Work task 1
Answer these from the mailing-list post about Project Sunrise:
(a) Whose earlier message is quoted, dated Wed, Aug 02, 2006 at 08:05:15PM +0200?
(b) Who, in Brian Harring's view, has to clean up when a change in gentoo-x86 breaks something for sunrise?
(c) What overlay is named as one focused on a set of packages for a specific purpose?
Work task 2
Return the part of the mailing-list post about Project Sunrise starting at "I think the" and ending at "issues like this?", copied word for word.
Work task 3
Pick up the mailing-list post about Project Sunrise after its last sentence and keep writing it.

Re: [gentoo-dev] Project Sunrise resumed again (was Resignation)

2006-08-02 Thread Lance Albertson
Brian Harring wrote:
> On Wed, Aug 02, 2006 at 08:05:15PM +0200, Carsten Lohrke wrote:

>> Local overlays are fine as the user exactly knows what he does in his 
>> private 
>> overlay (and hopefully follows eclass changes), development overlays are 
>> fine 
>> (assuming the group of people controls the releavant overlays as well), 
>> overlays like Sunrise are problematic, not to use such anal words as you do.
> 
> Why are they problematic?  Because of your assumption that they won't 
> maintain it?
> 
> It's the same thing as gentoo-x86 (I will keep stating that till it's 
> grilled into peoples heads also), this is _not_ a new issue so why are 
> people leveling issues of gentoo-x86 as new issues of sunrise?
> 
> So someone goes and breaks something in gentoo-x86 that breaks 
> something for sunrise.  Fine, it's sunrises' mess to clean up; they've 
> volunteered to do this work, I don't see how you can claim it as a 
> negative when they've accepted it as part of _their_ work.

I think the point a lot of people are concerned about are packages that
contain libraries or other dependencies that reside in the sunrise tree.
There's a good chance that a package in the regular tree will link
against a package from sunrise, the user will have no idea or forget
that they installed that app from sunrise (and the dep exists), and a
bug arises. Who's fault is it? Is it the package maintainer in the
regular tree, or sunrise? How do you stop excessive bug traffic for
issues like this?

Another issue I think people are ignoring here is the fact that sunrise
isn't focused on a particular part of the tree. I think Ciaran made a
point earlier (that was probably ignored) about the fact of why we have
herds in the regular tree. They aren't perfect, but they still do a
decent job of gathering people who have a good understand about a
certain group of packages. I have a hard time believing that the same
type of quality exists with the number of devs working on it. The
difference between sunrise and say the php overlay is the fact that
sunrise isn't focused on a set of packages (just ones that people want
that aren't in the tree) compared to a focused set for a specific
purpose (php).

Collected data
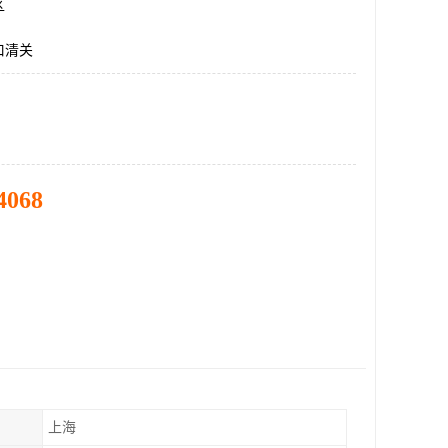
区
口清关
4068
上海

Reply 1
(a) Carsten Lohrke
(b) Sunrise
(c) The php overlay

Reply 2
I think the point a lot of people are concerned about are packages that
contain libraries or other dependencies that reside in the sunrise tree.
There's a good chance that a package in the regular tree will link
against a package from sunrise, the user will have no idea or forget
that they installed that app from sunrise (and the dep exists), and a
bug arises. Who's fault is it? Is it the package maintainer in the
regular tree, or sunrise? How do you stop excessive bug traffic for
issues like this?

Reply 3
The more I think about it, I think there needs to be a separation
between "a sandbox for users to hone their ebuild skills" and "these
packages aren't in the tree yet, lets make the available somewhere
else". Perhaps the better solution is to have the herds manage their own
set of overlays must like php does. I imagine many herds won't have a
need for it, while others would (and probably already using it). What's
the real purpose of sunrise then? The sandbox/learning ground? Or a
place for ebuilds that are stuck in bugs? The sunrise project has been
fighting on the grounds of learning aspect, but most of the people are
having issues with the ebuild stomping ground side. If I remember right,
the primary reason the council voted to re-enact sunrise was because of
the learning side of it. I don't doubt that (if done right) would be a
great thing, but I have concerns on the implementation of the latter.

For an example:

To me, it would work better if the netmon herd brought on a user to help
with the netmon overlay. They would get specific 'training' on working
on netmon ebuilds. They could have done the 'bootcamp' at sunrise
initially, then moved onto the herd overlay for something a bit more
organized and better maintained. This would produce a part of the QA
that some people are in a fuss about, and some better organization.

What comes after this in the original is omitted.